Collection entries

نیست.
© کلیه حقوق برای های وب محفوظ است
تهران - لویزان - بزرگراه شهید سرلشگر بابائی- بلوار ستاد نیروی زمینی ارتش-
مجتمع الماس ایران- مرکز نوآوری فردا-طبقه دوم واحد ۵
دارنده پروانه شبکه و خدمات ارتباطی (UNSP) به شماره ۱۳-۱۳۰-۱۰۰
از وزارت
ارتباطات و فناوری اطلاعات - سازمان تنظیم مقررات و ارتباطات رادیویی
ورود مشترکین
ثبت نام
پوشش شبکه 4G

**Exercise objective**
Please reproduce all of the records exactly as they stand.

**Exercise answer**
نیست.
© کلیه حقوق برای های وب محفوظ است
تهران - لویزان - بزرگراه شهید سرلشگر بابائی- بلوار ستاد نیروی زمینی ارتش-
مجتمع الماس ایران- مرکز نوآوری فردا-طبقه دوم واحد ۵
دارنده پروانه شبکه و خدمات ارتباطی (UNSP) به شماره ۱۳-۱۳۰-۱۰۰
از وزارت
ارتباطات و فناوری اطلاعات - سازمان تنظیم مقررات و ارتباطات رادیویی
ورود مشترکین
ثبت نام
پوشش شبکه 4G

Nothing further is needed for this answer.